** START Supplied information **

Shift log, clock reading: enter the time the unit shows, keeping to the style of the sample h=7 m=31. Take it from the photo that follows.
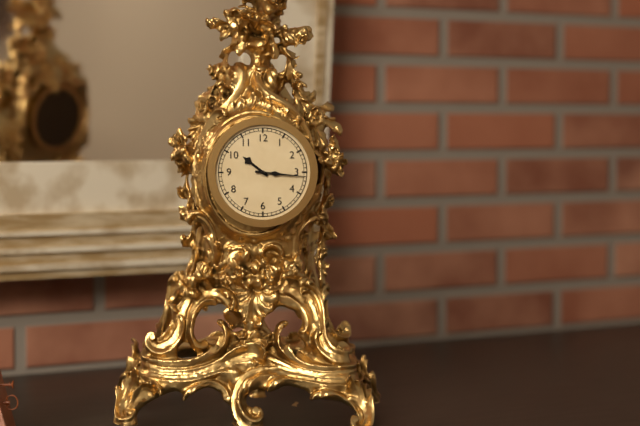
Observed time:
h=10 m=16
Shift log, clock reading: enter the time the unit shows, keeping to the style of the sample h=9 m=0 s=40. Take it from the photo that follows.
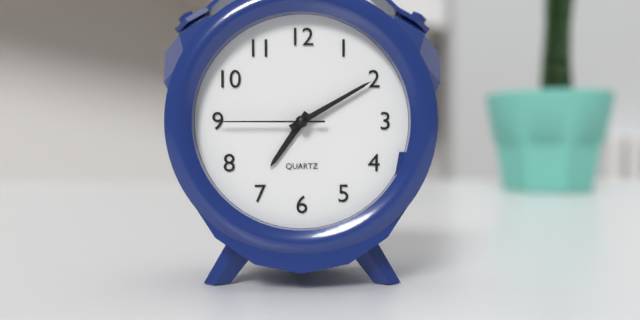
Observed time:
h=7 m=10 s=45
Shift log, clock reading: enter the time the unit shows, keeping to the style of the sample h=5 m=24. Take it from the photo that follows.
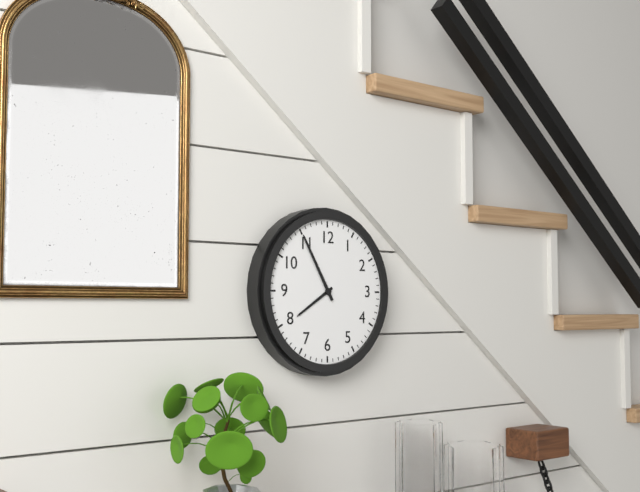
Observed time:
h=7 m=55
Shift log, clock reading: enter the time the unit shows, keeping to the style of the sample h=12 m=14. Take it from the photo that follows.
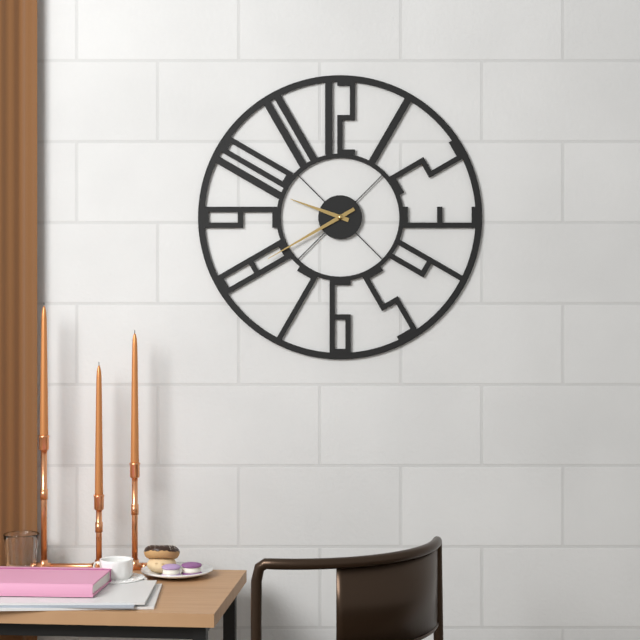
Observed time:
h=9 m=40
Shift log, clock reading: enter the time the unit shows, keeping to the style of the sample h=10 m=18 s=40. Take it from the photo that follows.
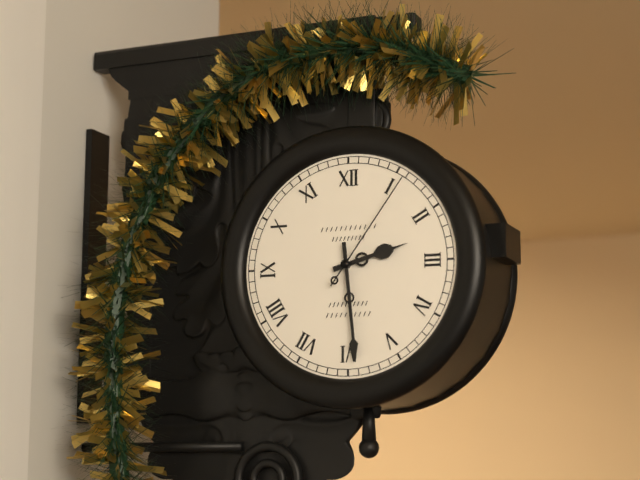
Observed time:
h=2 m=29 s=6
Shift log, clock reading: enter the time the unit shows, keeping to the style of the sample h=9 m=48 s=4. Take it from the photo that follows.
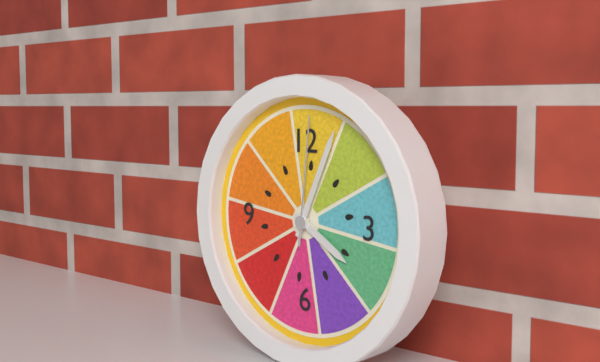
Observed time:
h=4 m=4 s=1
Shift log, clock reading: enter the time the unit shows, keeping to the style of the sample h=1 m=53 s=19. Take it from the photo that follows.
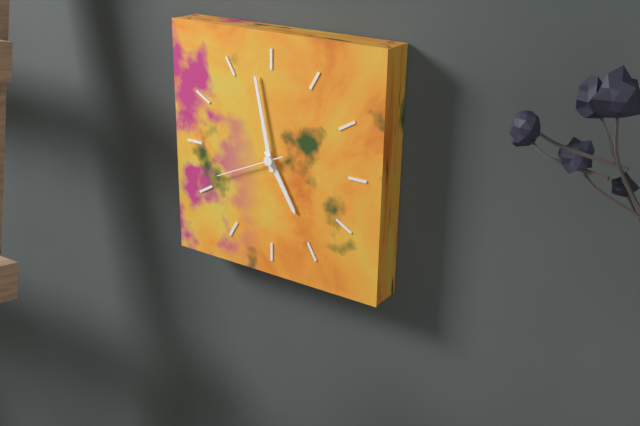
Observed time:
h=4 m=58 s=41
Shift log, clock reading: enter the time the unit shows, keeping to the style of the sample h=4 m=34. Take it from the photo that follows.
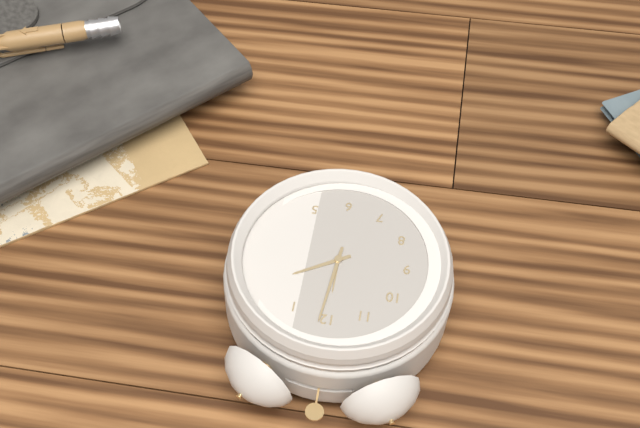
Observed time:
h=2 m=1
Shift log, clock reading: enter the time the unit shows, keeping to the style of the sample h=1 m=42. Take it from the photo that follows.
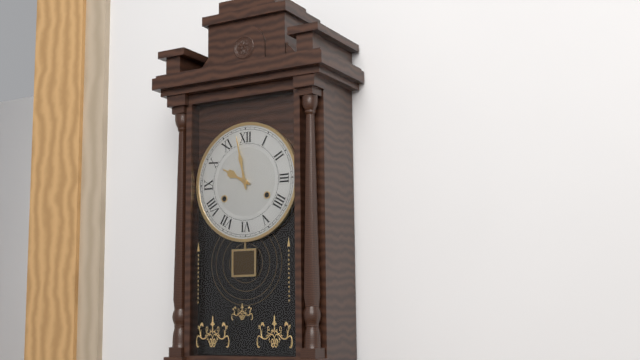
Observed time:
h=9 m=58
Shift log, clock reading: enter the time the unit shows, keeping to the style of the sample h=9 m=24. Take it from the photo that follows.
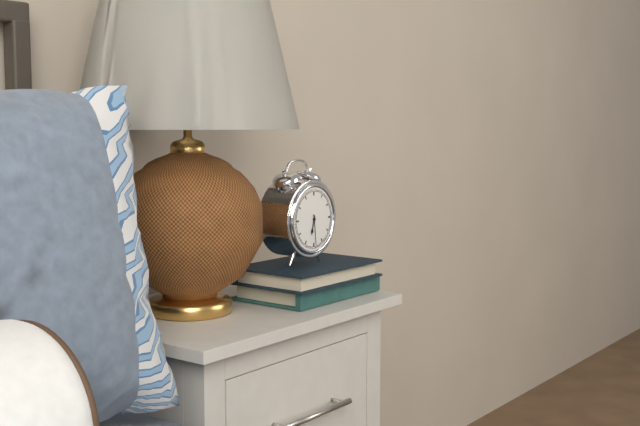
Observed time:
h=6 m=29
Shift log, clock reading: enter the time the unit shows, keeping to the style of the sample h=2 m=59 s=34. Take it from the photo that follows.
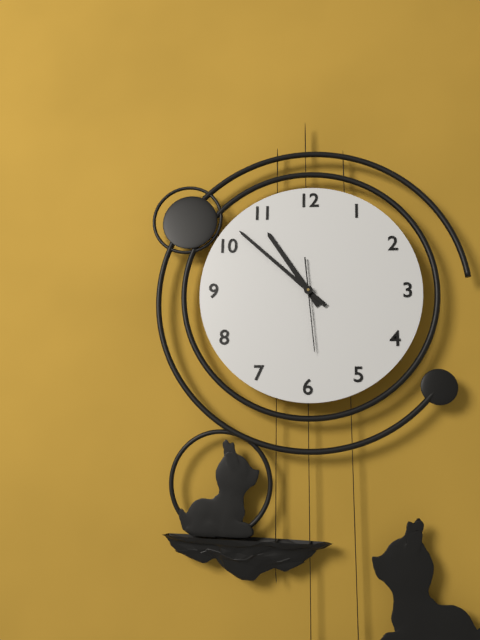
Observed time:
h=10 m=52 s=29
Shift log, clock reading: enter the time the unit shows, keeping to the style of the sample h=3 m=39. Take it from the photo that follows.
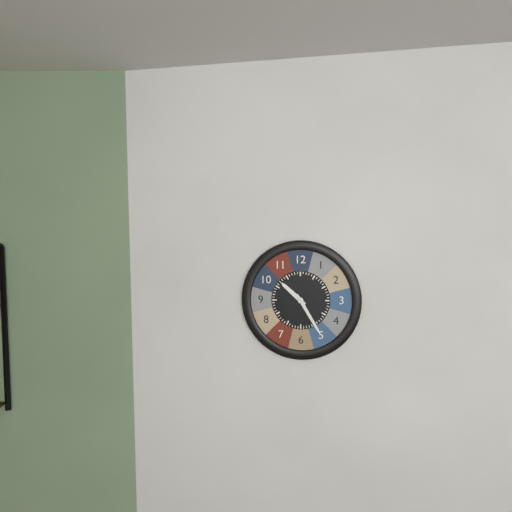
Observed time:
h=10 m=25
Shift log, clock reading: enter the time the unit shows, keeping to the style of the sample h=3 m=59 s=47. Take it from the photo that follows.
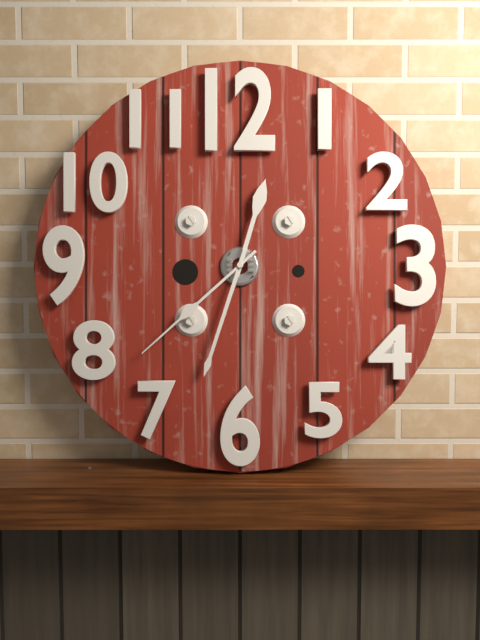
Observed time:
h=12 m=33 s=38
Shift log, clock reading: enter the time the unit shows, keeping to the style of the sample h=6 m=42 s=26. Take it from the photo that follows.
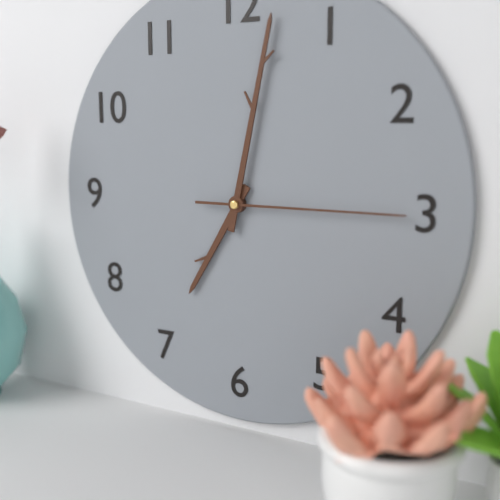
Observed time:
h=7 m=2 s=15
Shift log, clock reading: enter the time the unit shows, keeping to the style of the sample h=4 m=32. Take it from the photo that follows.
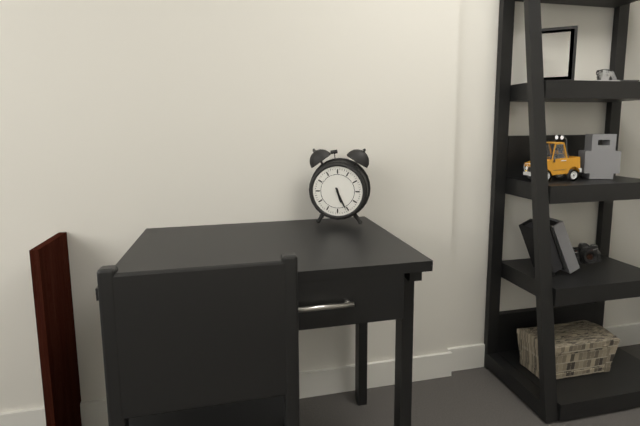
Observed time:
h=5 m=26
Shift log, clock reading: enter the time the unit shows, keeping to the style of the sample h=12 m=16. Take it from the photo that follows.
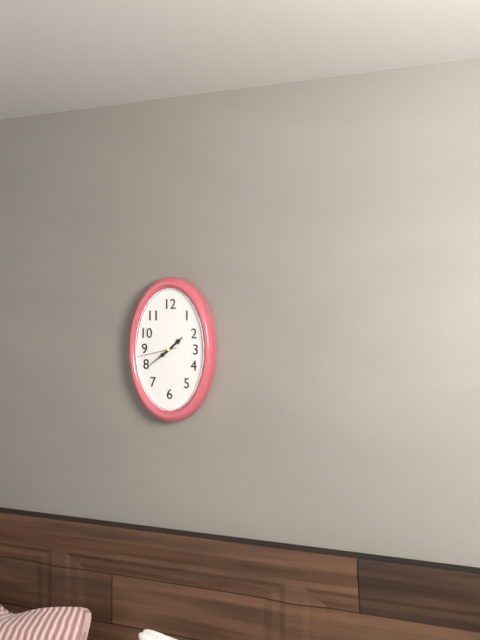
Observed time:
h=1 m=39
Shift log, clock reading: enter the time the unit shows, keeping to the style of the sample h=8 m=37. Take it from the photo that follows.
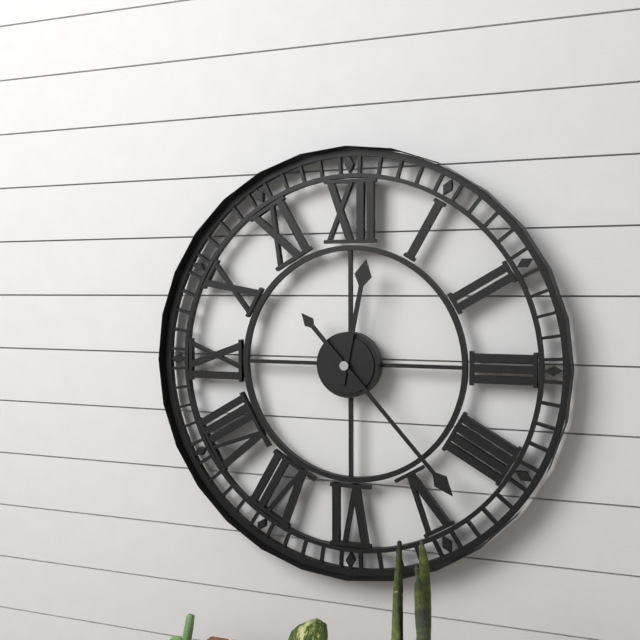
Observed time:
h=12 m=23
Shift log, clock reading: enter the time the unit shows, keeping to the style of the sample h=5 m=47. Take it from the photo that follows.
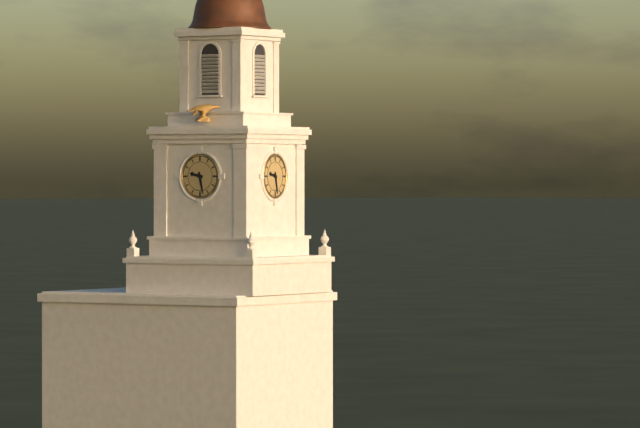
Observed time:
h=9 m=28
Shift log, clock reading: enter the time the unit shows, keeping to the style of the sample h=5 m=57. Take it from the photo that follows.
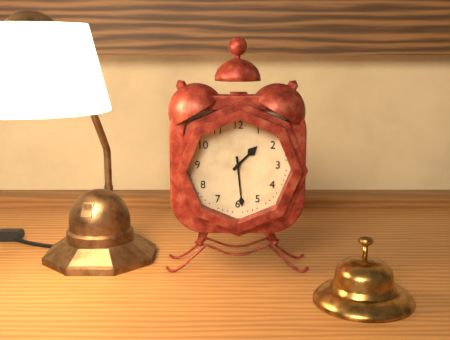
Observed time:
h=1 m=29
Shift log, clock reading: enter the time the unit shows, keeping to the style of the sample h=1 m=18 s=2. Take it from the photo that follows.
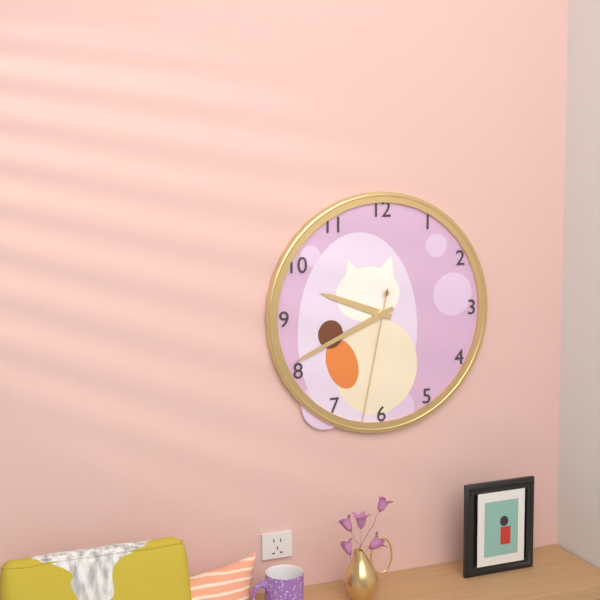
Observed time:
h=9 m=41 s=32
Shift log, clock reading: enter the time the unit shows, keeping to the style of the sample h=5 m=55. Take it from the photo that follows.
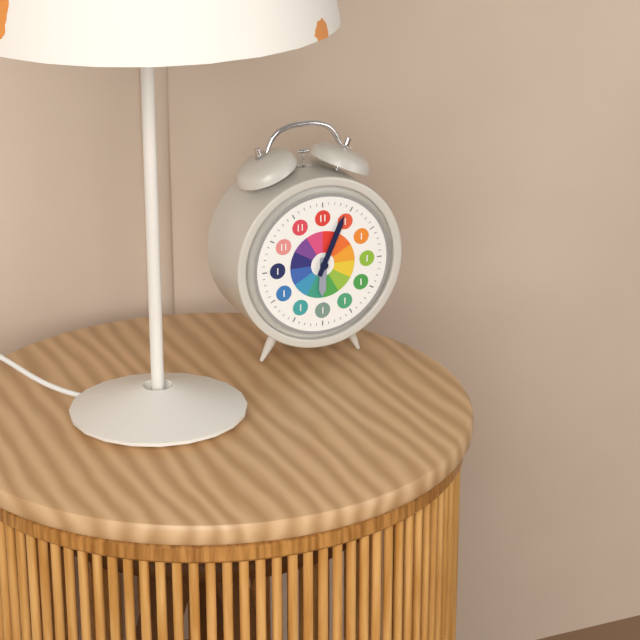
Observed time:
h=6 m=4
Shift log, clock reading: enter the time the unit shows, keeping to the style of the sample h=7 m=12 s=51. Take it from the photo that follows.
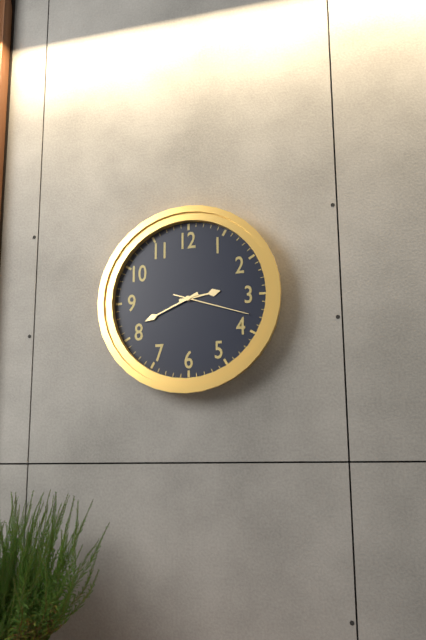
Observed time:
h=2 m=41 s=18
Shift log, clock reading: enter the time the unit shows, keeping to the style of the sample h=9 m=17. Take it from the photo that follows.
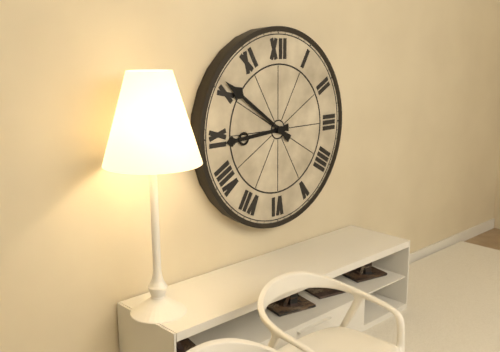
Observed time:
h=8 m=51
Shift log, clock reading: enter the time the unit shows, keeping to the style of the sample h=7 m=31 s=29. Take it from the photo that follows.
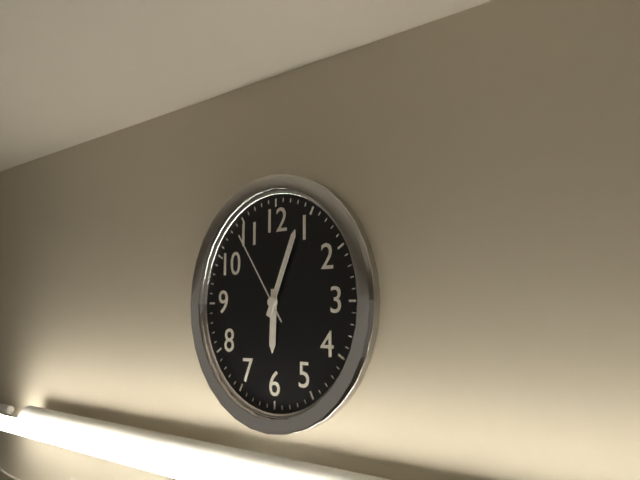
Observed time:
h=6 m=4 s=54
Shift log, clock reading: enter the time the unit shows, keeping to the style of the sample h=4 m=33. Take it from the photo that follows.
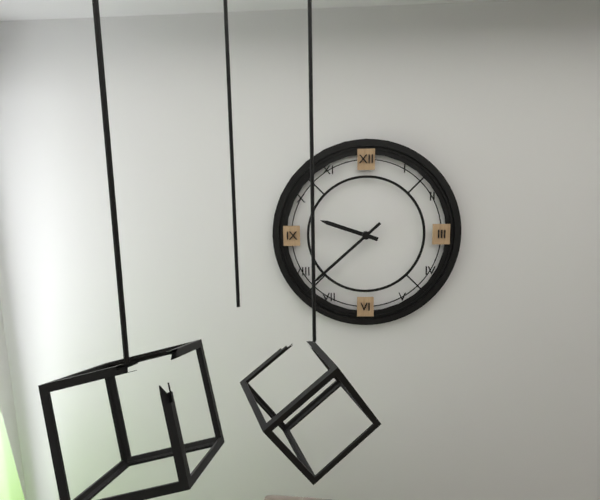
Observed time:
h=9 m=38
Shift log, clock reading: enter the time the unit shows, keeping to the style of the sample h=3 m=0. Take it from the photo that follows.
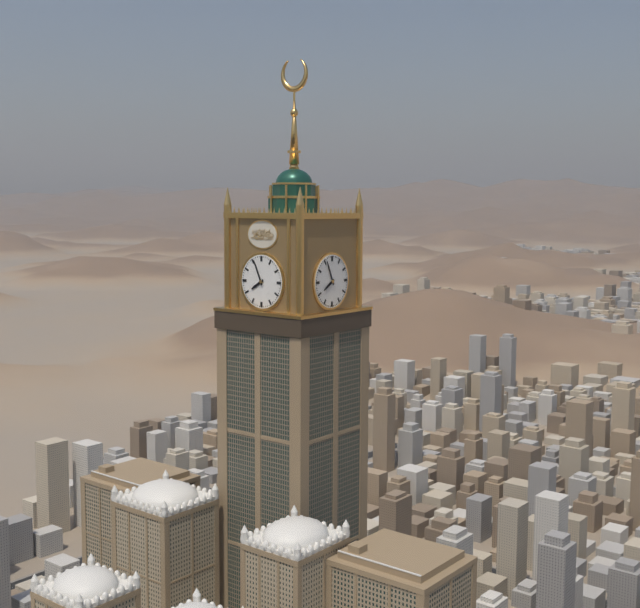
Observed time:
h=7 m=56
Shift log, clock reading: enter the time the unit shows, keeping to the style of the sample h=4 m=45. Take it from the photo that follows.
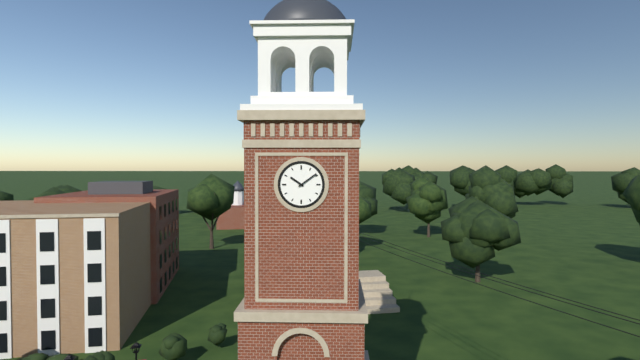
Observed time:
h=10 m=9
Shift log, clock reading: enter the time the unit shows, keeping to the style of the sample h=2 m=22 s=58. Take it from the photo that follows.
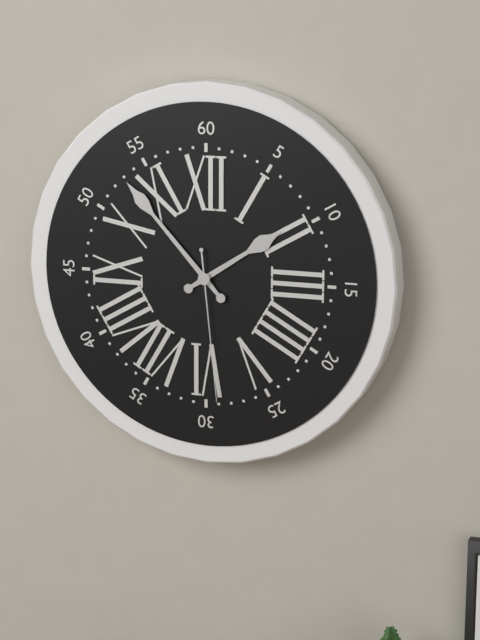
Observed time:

** END Supplied information **

Exercise goal —
Reproduce word for word the part of the material that opens with the line containing "s=2. Take it from the photo that follows." and closes with the line containing "h=2 m=41 s=18", including both of those lines. Leave the pictures out of your copy.

Finished task —
Shift log, clock reading: enter the time the unit shows, keeping to the style of the sample h=1 m=18 s=2. Take it from the photo that follows.
Observed time:
h=9 m=41 s=32
Shift log, clock reading: enter the time the unit shows, keeping to the style of the sample h=5 m=55. Take it from the photo that follows.
Observed time:
h=6 m=4
Shift log, clock reading: enter the time the unit shows, keeping to the style of the sample h=7 m=12 s=51. Take it from the photo that follows.
Observed time:
h=2 m=41 s=18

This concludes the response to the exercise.